The top priorities are clear: jobs, jobs, jobs. Across the region, people are worried about our young people becoming a lost generation – and anxiety about rising crime is not far behind. Locally, people want the simple things done well: – cleaner streets, fewer, speeding cars and good quality parks and public spaces that are welcoming, not run-down and dirty. And despite all the challenges, there were things that people wanted to hold onto from lockdown: a stronger community spirit, cleaner air, less traffic, and more time with loved ones.
It’s these perspectives that have helped us shape our seven pledges for seven boroughs.
- Get Our Share – Win a fair share for the West Midlands, the Heart of Britain, and stand up to government to guarantee we get every penny we deserve.
- Lead Green Britain – Become the UK’s first net-zero carbon region and secure 200,000 skilled green trades and manufacturing jobs.
- Bring Back Industry – Become a world capital of green manufacturing, turn brownfield sites into green industry zones, double apprentice numbers with free retraining for workers who have lost jobs.
- Build More Homes – Double the number of truly affordable warm homes we build to put a roof over everyone’s head – but we’ll build on brownfield first not the greenbelt. Let’s have the homes we need without losing the places we love.
- Support Our Youth – Help our children and grandchildren succeed, and keep them safe from knife crime, starting with youth workers back in every neighbourhood.
- Protect Our Safety – Surge in an extra 450 community police officers to boost police numbers in every neighbourhood to fight crime and make our streets safer.
- Champion Community Spirit – A decade of investment into the soul of community life: grassroots sport, arts, parks, green spaces, high streets, markets and festivals.

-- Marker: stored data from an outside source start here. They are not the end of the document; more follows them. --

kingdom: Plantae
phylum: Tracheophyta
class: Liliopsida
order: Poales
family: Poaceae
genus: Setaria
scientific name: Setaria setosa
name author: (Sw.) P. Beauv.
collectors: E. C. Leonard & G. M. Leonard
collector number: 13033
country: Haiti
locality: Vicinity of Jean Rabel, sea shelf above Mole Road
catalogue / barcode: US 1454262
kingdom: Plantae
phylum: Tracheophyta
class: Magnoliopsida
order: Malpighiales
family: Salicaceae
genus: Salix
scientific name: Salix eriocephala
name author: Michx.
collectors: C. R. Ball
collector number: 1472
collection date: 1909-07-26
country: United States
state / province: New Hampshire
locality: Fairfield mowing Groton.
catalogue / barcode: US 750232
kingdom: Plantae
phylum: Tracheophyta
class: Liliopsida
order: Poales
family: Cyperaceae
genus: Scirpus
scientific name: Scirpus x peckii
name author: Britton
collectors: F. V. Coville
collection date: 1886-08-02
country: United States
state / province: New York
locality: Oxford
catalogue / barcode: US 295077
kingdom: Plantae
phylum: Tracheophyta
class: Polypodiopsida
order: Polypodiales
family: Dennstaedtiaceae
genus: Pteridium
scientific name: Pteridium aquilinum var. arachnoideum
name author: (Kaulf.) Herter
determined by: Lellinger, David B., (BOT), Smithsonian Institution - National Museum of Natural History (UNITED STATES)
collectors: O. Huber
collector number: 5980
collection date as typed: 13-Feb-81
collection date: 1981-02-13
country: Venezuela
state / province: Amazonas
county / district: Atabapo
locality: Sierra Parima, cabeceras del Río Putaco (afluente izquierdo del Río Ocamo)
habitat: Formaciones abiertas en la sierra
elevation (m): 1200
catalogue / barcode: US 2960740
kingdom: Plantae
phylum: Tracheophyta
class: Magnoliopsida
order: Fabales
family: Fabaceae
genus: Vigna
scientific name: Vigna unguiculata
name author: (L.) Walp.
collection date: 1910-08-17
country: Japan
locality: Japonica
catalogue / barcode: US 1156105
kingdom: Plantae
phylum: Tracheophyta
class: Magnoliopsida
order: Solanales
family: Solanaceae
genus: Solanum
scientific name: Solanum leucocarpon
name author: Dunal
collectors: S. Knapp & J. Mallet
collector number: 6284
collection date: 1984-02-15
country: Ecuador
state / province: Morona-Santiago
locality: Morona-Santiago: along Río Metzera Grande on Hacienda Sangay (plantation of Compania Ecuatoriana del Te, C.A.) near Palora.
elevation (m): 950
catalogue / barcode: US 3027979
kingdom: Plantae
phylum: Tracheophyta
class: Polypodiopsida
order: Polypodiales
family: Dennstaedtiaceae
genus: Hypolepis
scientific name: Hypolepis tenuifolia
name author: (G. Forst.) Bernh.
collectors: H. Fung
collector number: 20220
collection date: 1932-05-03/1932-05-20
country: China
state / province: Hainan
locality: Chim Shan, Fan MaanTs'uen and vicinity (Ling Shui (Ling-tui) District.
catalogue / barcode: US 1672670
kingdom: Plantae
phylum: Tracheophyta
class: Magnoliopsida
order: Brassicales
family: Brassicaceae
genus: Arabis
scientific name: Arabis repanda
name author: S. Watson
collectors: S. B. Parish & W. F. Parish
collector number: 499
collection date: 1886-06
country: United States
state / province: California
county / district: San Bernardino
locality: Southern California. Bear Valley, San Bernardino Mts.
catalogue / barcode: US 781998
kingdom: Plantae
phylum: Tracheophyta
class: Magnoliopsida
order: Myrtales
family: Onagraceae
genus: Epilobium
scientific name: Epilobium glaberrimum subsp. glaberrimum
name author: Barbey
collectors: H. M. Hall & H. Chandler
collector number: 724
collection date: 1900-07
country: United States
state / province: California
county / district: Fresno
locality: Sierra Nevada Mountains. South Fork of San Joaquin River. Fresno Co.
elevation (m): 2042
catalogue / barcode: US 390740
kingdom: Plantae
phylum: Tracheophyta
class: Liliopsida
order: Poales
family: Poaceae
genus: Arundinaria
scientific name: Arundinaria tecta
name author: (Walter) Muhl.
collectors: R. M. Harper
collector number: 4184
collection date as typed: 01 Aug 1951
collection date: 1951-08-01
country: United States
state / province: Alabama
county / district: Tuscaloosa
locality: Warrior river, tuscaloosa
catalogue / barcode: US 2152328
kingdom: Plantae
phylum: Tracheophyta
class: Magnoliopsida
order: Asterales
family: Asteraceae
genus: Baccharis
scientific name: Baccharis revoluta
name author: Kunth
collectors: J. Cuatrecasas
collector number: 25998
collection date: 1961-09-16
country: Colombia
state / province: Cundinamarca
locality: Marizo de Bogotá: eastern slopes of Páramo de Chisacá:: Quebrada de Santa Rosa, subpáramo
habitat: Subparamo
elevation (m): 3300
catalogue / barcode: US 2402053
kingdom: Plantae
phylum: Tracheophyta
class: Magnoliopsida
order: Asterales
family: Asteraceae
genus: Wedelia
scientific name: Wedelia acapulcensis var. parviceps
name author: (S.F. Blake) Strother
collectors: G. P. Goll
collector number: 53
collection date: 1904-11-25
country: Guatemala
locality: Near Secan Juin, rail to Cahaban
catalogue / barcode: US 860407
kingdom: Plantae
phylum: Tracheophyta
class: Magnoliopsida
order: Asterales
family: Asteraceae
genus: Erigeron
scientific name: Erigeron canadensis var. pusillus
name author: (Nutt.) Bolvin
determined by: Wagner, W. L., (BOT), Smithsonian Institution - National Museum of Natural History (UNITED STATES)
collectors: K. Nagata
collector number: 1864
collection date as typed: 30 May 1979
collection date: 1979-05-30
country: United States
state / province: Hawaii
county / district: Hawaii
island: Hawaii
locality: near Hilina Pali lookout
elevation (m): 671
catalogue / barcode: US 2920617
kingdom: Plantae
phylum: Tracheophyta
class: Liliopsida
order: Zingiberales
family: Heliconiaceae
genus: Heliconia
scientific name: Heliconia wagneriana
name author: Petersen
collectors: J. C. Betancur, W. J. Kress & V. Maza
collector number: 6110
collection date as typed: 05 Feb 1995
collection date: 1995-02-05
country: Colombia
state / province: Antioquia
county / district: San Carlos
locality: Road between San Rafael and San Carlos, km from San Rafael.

Five generations of my family have lived and worked in the Midlands, as manufacturers, tool makers, teachers and social workers. This is the place where Sarah and I brought up our three amazing children. This is the place where I’ve served one of our poorest communities for seventeen years and worked with foodbanks and the homeless across the region for the last five. This is the place I’ve helped build with new infrastructure like New Street station.
I’m so proud of our past. I’ve literally written history books about it. But politics is about the future. And in the future, I want us to be a leader again. I want us to lead green Britain. Bring back industry. Get our share. I want us to be the place in Britain where it’s easiest to get on in life, where we’re kind to each other, champion our epic community spirit and look out for each other. That’s why it’s time for a Mayor to help make it happen. It’s time for a Mayor who can meet the moment.
About Liam Byrne MP
Liam comes from five generations of Birmingham engineers, teachers and social workers. He became a Member of Parliament in East Birmingham in 2004. As a dad with a young family in Birmingham, he stood for parliament because he was sick of nothing getting done. He was elected with a majority of 460 votes – but his ‘tell like it is’ style and focus on winning new investment has turned that into the biggest Labour majority in the West Midlands.